[Data shown — start]

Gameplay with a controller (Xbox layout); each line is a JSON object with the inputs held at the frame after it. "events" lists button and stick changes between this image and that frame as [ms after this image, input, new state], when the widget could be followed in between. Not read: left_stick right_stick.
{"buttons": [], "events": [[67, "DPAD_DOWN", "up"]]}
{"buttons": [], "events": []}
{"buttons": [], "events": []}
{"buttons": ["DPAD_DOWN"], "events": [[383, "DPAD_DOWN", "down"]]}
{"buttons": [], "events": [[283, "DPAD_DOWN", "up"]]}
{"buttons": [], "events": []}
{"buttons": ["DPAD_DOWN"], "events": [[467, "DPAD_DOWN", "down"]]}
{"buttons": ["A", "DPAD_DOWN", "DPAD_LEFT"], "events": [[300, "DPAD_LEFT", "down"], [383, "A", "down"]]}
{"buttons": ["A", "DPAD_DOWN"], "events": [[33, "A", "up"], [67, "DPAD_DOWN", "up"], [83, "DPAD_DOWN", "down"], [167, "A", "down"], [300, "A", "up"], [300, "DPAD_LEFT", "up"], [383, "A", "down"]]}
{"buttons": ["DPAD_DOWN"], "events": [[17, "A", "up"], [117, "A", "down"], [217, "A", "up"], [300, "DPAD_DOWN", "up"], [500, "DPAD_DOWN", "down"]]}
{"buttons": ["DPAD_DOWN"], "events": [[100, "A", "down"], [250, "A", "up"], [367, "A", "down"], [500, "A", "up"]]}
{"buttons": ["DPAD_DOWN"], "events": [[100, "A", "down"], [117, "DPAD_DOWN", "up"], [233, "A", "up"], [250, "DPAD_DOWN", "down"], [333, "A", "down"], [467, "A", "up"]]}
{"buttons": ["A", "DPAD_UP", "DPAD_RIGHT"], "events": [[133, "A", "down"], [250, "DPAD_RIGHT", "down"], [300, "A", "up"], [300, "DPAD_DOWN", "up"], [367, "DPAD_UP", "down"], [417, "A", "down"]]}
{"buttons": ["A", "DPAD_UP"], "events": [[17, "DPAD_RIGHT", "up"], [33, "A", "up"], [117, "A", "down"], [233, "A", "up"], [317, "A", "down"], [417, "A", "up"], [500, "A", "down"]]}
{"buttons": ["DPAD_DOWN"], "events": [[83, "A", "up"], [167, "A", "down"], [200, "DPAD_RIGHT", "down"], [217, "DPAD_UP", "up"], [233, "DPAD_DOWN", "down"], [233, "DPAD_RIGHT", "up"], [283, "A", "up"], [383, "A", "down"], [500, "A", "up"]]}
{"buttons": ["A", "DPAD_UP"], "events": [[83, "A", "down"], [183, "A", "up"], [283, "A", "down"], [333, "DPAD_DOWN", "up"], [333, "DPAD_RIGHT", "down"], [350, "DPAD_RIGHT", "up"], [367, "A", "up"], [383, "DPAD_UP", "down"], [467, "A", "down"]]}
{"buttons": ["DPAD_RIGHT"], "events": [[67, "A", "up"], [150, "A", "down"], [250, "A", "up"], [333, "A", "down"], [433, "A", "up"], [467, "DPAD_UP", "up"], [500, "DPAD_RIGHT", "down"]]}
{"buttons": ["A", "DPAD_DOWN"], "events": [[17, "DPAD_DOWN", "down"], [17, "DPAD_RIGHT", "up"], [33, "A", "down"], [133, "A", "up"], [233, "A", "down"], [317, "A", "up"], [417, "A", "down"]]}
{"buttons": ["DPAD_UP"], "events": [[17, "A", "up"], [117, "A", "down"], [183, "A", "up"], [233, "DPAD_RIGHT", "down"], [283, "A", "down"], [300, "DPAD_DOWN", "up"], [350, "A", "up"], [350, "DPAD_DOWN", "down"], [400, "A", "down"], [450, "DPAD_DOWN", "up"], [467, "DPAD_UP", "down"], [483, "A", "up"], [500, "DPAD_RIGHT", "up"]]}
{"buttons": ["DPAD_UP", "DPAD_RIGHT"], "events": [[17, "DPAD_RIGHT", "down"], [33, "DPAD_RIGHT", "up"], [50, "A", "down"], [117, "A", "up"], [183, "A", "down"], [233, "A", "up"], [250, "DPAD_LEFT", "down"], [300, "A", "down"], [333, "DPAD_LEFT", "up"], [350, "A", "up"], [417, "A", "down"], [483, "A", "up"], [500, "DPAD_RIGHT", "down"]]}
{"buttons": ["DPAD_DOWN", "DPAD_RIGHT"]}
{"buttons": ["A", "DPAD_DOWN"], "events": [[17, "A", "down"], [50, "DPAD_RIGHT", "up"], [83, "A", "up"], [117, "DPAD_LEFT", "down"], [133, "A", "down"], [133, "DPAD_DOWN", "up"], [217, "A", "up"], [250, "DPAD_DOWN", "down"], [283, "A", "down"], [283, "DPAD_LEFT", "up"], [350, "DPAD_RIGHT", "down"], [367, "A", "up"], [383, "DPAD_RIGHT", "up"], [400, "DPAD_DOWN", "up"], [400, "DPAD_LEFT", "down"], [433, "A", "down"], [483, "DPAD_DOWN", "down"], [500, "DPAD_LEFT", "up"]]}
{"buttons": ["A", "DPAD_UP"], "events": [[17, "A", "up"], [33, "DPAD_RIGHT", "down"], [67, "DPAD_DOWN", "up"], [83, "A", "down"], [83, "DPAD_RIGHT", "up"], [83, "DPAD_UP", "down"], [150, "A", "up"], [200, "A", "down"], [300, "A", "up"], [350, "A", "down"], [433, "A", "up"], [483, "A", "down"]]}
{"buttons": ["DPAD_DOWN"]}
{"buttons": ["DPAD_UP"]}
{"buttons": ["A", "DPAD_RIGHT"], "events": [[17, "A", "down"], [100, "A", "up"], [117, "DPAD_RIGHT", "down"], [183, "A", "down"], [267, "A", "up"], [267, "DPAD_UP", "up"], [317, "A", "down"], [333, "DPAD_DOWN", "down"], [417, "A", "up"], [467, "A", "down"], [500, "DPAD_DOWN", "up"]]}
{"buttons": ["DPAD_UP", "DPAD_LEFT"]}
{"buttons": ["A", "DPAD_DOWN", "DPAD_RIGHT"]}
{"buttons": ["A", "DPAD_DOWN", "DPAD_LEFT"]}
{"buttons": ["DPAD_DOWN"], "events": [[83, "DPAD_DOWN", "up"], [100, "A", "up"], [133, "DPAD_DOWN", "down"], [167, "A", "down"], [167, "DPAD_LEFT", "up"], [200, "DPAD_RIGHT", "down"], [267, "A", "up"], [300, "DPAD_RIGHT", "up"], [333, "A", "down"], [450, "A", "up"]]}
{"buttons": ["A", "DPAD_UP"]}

[Data shown — finish]

Work item → Give back each record, exactly as it reads.

Response →
Gameplay with a controller (Xbox layout); each line is a JSON object with the inputs held at the frame after it. "events" lists button and stick changes between this image and that frame as [ms after this image, input, new state], when the widget could be followed in between. Not read: left_stick right_stick.
{"buttons": [], "events": [[67, "DPAD_DOWN", "up"]]}
{"buttons": [], "events": []}
{"buttons": [], "events": []}
{"buttons": ["DPAD_DOWN"], "events": [[383, "DPAD_DOWN", "down"]]}
{"buttons": [], "events": [[283, "DPAD_DOWN", "up"]]}
{"buttons": [], "events": []}
{"buttons": ["DPAD_DOWN"], "events": [[467, "DPAD_DOWN", "down"]]}
{"buttons": ["A", "DPAD_DOWN", "DPAD_LEFT"], "events": [[300, "DPAD_LEFT", "down"], [383, "A", "down"]]}
{"buttons": ["A", "DPAD_DOWN"], "events": [[33, "A", "up"], [67, "DPAD_DOWN", "up"], [83, "DPAD_DOWN", "down"], [167, "A", "down"], [300, "A", "up"], [300, "DPAD_LEFT", "up"], [383, "A", "down"]]}
{"buttons": ["DPAD_DOWN"], "events": [[17, "A", "up"], [117, "A", "down"], [217, "A", "up"], [300, "DPAD_DOWN", "up"], [500, "DPAD_DOWN", "down"]]}
{"buttons": ["DPAD_DOWN"], "events": [[100, "A", "down"], [250, "A", "up"], [367, "A", "down"], [500, "A", "up"]]}
{"buttons": ["DPAD_DOWN"], "events": [[100, "A", "down"], [117, "DPAD_DOWN", "up"], [233, "A", "up"], [250, "DPAD_DOWN", "down"], [333, "A", "down"], [467, "A", "up"]]}
{"buttons": ["A", "DPAD_UP", "DPAD_RIGHT"], "events": [[133, "A", "down"], [250, "DPAD_RIGHT", "down"], [300, "A", "up"], [300, "DPAD_DOWN", "up"], [367, "DPAD_UP", "down"], [417, "A", "down"]]}
{"buttons": ["A", "DPAD_UP"], "events": [[17, "DPAD_RIGHT", "up"], [33, "A", "up"], [117, "A", "down"], [233, "A", "up"], [317, "A", "down"], [417, "A", "up"], [500, "A", "down"]]}
{"buttons": ["DPAD_DOWN"], "events": [[83, "A", "up"], [167, "A", "down"], [200, "DPAD_RIGHT", "down"], [217, "DPAD_UP", "up"], [233, "DPAD_DOWN", "down"], [233, "DPAD_RIGHT", "up"], [283, "A", "up"], [383, "A", "down"], [500, "A", "up"]]}
{"buttons": ["A", "DPAD_UP"], "events": [[83, "A", "down"], [183, "A", "up"], [283, "A", "down"], [333, "DPAD_DOWN", "up"], [333, "DPAD_RIGHT", "down"], [350, "DPAD_RIGHT", "up"], [367, "A", "up"], [383, "DPAD_UP", "down"], [467, "A", "down"]]}
{"buttons": ["DPAD_RIGHT"], "events": [[67, "A", "up"], [150, "A", "down"], [250, "A", "up"], [333, "A", "down"], [433, "A", "up"], [467, "DPAD_UP", "up"], [500, "DPAD_RIGHT", "down"]]}
{"buttons": ["A", "DPAD_DOWN"], "events": [[17, "DPAD_DOWN", "down"], [17, "DPAD_RIGHT", "up"], [33, "A", "down"], [133, "A", "up"], [233, "A", "down"], [317, "A", "up"], [417, "A", "down"]]}
{"buttons": ["DPAD_UP"], "events": [[17, "A", "up"], [117, "A", "down"], [183, "A", "up"], [233, "DPAD_RIGHT", "down"], [283, "A", "down"], [300, "DPAD_DOWN", "up"], [350, "A", "up"], [350, "DPAD_DOWN", "down"], [400, "A", "down"], [450, "DPAD_DOWN", "up"], [467, "DPAD_UP", "down"], [483, "A", "up"], [500, "DPAD_RIGHT", "up"]]}
{"buttons": ["DPAD_UP", "DPAD_RIGHT"], "events": [[17, "DPAD_RIGHT", "down"], [33, "DPAD_RIGHT", "up"], [50, "A", "down"], [117, "A", "up"], [183, "A", "down"], [233, "A", "up"], [250, "DPAD_LEFT", "down"], [300, "A", "down"], [333, "DPAD_LEFT", "up"], [350, "A", "up"], [417, "A", "down"], [483, "A", "up"], [500, "DPAD_RIGHT", "down"]]}
{"buttons": ["DPAD_DOWN", "DPAD_RIGHT"]}
{"buttons": ["A", "DPAD_DOWN"], "events": [[17, "A", "down"], [50, "DPAD_RIGHT", "up"], [83, "A", "up"], [117, "DPAD_LEFT", "down"], [133, "A", "down"], [133, "DPAD_DOWN", "up"], [217, "A", "up"], [250, "DPAD_DOWN", "down"], [283, "A", "down"], [283, "DPAD_LEFT", "up"], [350, "DPAD_RIGHT", "down"], [367, "A", "up"], [383, "DPAD_RIGHT", "up"], [400, "DPAD_DOWN", "up"], [400, "DPAD_LEFT", "down"], [433, "A", "down"], [483, "DPAD_DOWN", "down"], [500, "DPAD_LEFT", "up"]]}
{"buttons": ["A", "DPAD_UP"], "events": [[17, "A", "up"], [33, "DPAD_RIGHT", "down"], [67, "DPAD_DOWN", "up"], [83, "A", "down"], [83, "DPAD_RIGHT", "up"], [83, "DPAD_UP", "down"], [150, "A", "up"], [200, "A", "down"], [300, "A", "up"], [350, "A", "down"], [433, "A", "up"], [483, "A", "down"]]}
{"buttons": ["DPAD_DOWN"]}
{"buttons": ["DPAD_UP"]}
{"buttons": ["A", "DPAD_RIGHT"], "events": [[17, "A", "down"], [100, "A", "up"], [117, "DPAD_RIGHT", "down"], [183, "A", "down"], [267, "A", "up"], [267, "DPAD_UP", "up"], [317, "A", "down"], [333, "DPAD_DOWN", "down"], [417, "A", "up"], [467, "A", "down"], [500, "DPAD_DOWN", "up"]]}
{"buttons": ["DPAD_UP", "DPAD_LEFT"]}
{"buttons": ["A", "DPAD_DOWN", "DPAD_RIGHT"]}
{"buttons": ["A", "DPAD_DOWN", "DPAD_LEFT"]}
{"buttons": ["DPAD_DOWN"], "events": [[83, "DPAD_DOWN", "up"], [100, "A", "up"], [133, "DPAD_DOWN", "down"], [167, "A", "down"], [167, "DPAD_LEFT", "up"], [200, "DPAD_RIGHT", "down"], [267, "A", "up"], [300, "DPAD_RIGHT", "up"], [333, "A", "down"], [450, "A", "up"]]}
{"buttons": ["A", "DPAD_UP"]}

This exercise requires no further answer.